— Нет, — слушательница терпеливо ждала, когда рассказчица, наконец, доберется до гостя, выпущенного отсюда меньше получаса назад.
— Короче, войну я провела в Москве, а потом, в сорок пятом, пошла учиться. Закончила вечернюю десятилетку, институт. Я ведь врач, всю жизнь на «Скорой» проработала. Москву знаю, как свои пять пальцев, откуда только ни вызывали — всю изъездила. Там же встретила хорошего человека, замуж вышла. Дима — поздний ребенок и очень долгожданный, родила я его в тридцать пять. Представляете, до сих пор не могу говорить о сыне в прошедшем времени, — горько улыбнулась она.
— А этот человек, который сейчас ушел, служил с вашим сыном в Афганистане? — почтальонша подцепила чайной ложкой рубиновую вишню и с интересом на нее уставилась.
— Да вы кушайте, милая, — ласково подбодрила хозяйка, — поглядом сыт не будешь.
— Вкусно, — похвалила лакомка, проглотив ягодку.
— Простите, вас как зовут?
— Кристина.
Белое облачко одобрительно колыхнулось.
— Так вот, Кристина, мальчики появились на свет в одном роддоме, а с мамой Стасика мы лежали на соседних койках. И как-то очень сблизились, не смотря на разницу в возрасте, а потом и подружились. По возможности отмечали вместе дни рождения детей, и ребят старались привязать друг к другу. Одному ведь в этом мире трудно, вы согласны со мной?
— Да, — не моргнула глазом лгунья.
— Леночка с семьей сначала жила в Кузьминках, позже им дали хорошую квартиру в центре, но мы не переставали общаться. У взрослых дружба от перемены места не зависит. Когда Лена погибла, Стасик провел неделю у нас, потом бабушка увезла его в Сибирь, но мы с ними переписывались, не теряли отношений. Дима как-то туда съездил, Стасик на лето приезжал к отцу в Москву — друг друга не забывали. А когда Стас вернулся, мальчики сблизились еще больше, прямо не разлей вода. Мой Дима ведь тоже учился на художника, как и Стас. Только некому его было отмазать от армии, но тут уж, как говорится, каждому свое, — Евгения Захаровна отхлебнула давно остывший чай. — Когда прислали то, что осталось от сына, Стас не отходил от меня ни на шаг. А потом сказал, что, если я не против, он будет всегда маячить у меня перед глазами. Так и заявил, — улыбнулась сквозь слезы старушка, — буду маячить у вас перед глазами за двоих. А хотите, я покажу вам семейный альбом?
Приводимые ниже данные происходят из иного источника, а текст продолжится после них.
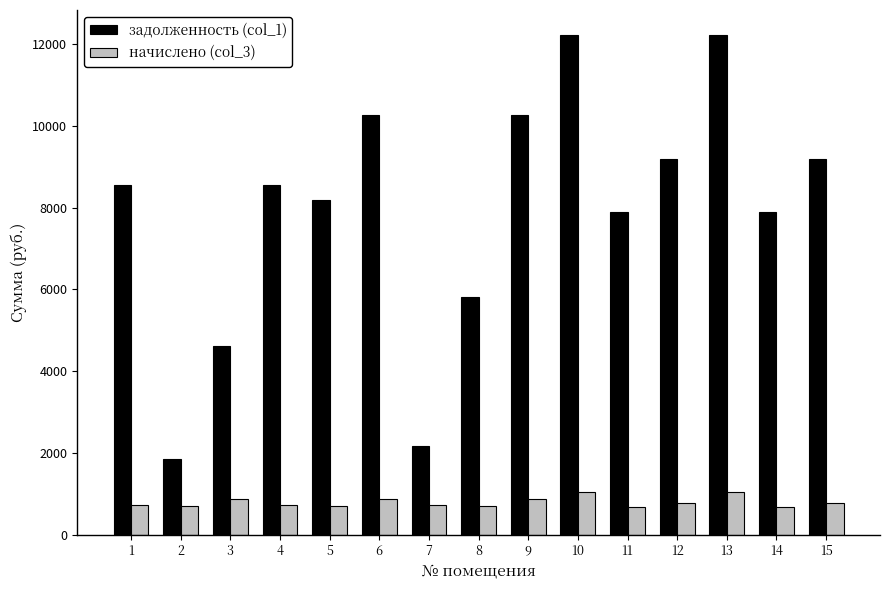

Which series has the widest spread of values?

задолженность (col_1)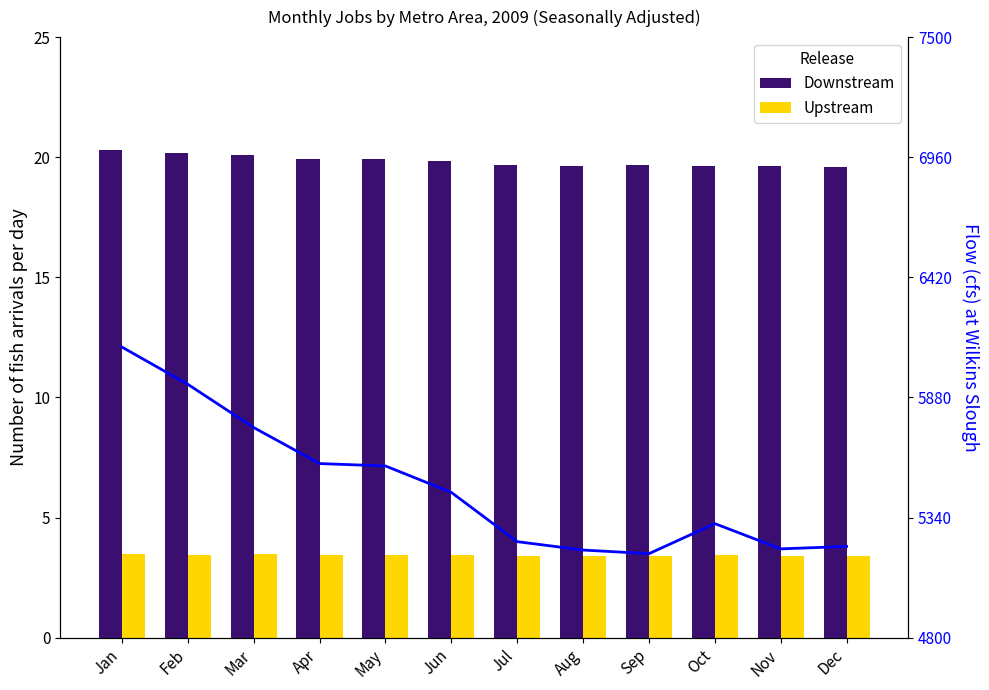

Which has a higher value, Apr or Jul?

Apr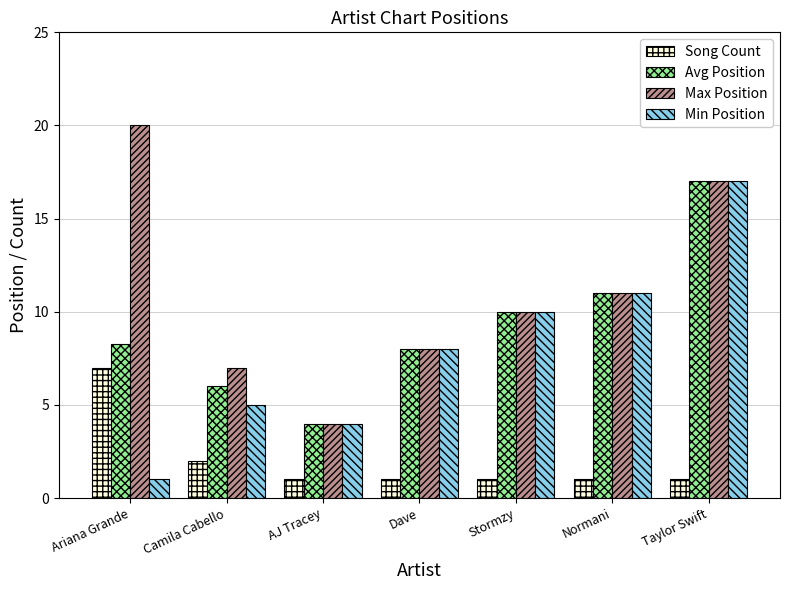

What is the label of the 1st bar from the left?

Ariana Grande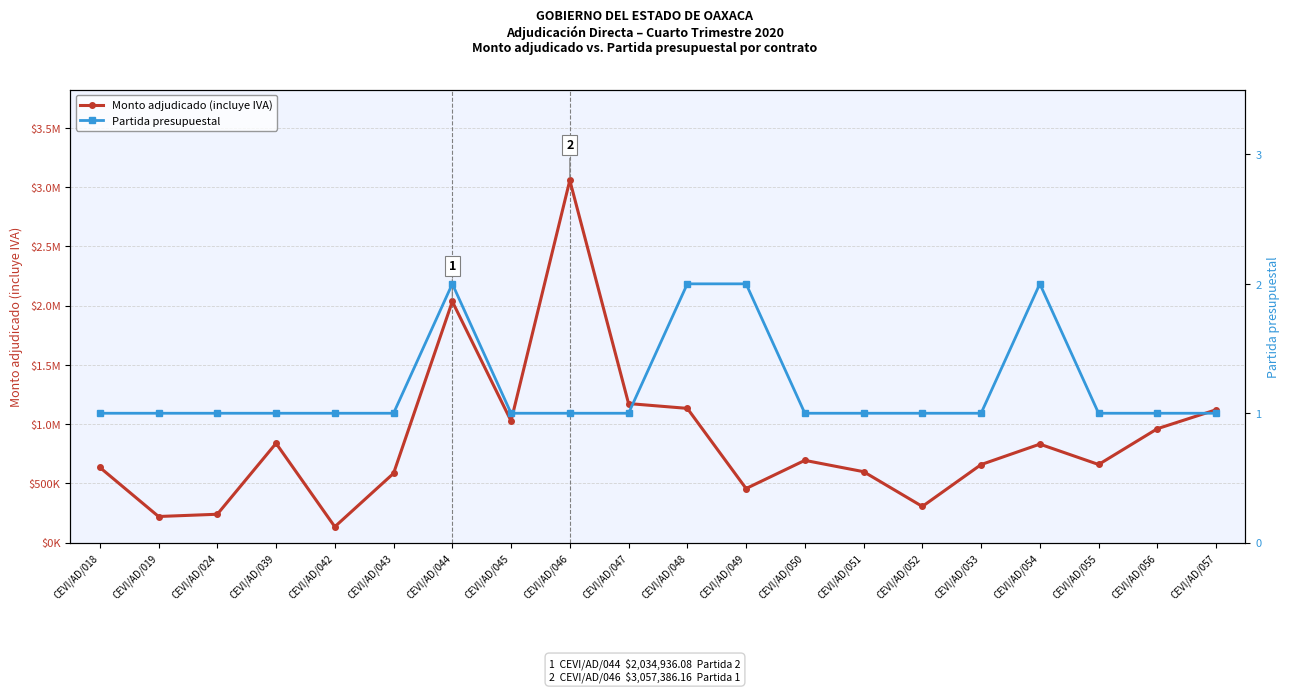

True or false: Monto adjudicado (incluye IVA) has a value of 441110.6 at CEVI/AD/045.

False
— В другой раз, если можно, — мягко отказалась почтальонша. — Мне, правда, уже нужно идти, я не всю пенсию разнесла.
— Да-да, милая, конечно, — опомнилась словоохотливая хозяйка, — извините, что вас заболтала. Одиночество развязывает язык перед хорошим человеком.
«Идиотка безмозглая! — ругал себя «хороший человек», входя в арку двора. — Какого черта врала Корецкому? И как теперь выпутаться из этой дурацкой ситуации? Наоборот, надо было всю правду выложить, а заодно проверить на вшивость, что для него важнее: я или мой статус. И сюрприз теперь, естественно, накроется медным тазом, кому охота делать что-то приятное врунье? Гордость — это, конечно, плюс, но гордыня — уже минус. Дьявол гордился, да с неба свалился, а я, похоже, вляпалась похуже». Дальнейшее произошло в секунды, она даже толком понять ничего не успела. Сзади вдруг послышался топот, пробегающий парень резко дернул сумку, другой, слева, чем-то пшикнул в лицо, впереди выскочила знакомая машина, завизжали тормоза и все погрузилось в черноту…
Очнулась на чем-то жестковатом, тошнило, разламывалась голова, страшно хотелось пить. Жертва налета открыла глаза, на нее таращился перепуганный Стас.
— Слава Богу, я уж думал, не оклемаешься, в больницу придется везти.
— Сумка где? — непутевая почтальонша старалась говорить независимо и строго, но вышло жалкое нечленораздельное кваканье, надо быть логопедом, чтобы понять такую речь.
— Здесь твое орудие труда, не волнуйся, отбили, — ухмыльнулся спаситель.
— Как?
— Молча. Пить хочешь?
— Ага.
Корецкий выудил из-под сиденья бутылку, подцепил обычным ключом пробку, осторожно приподнял ее голову левой рукой, правой поднес воду ко рту. Она жадно припала к горлышку, никогда еще простая минералка не казалась такой вкусной.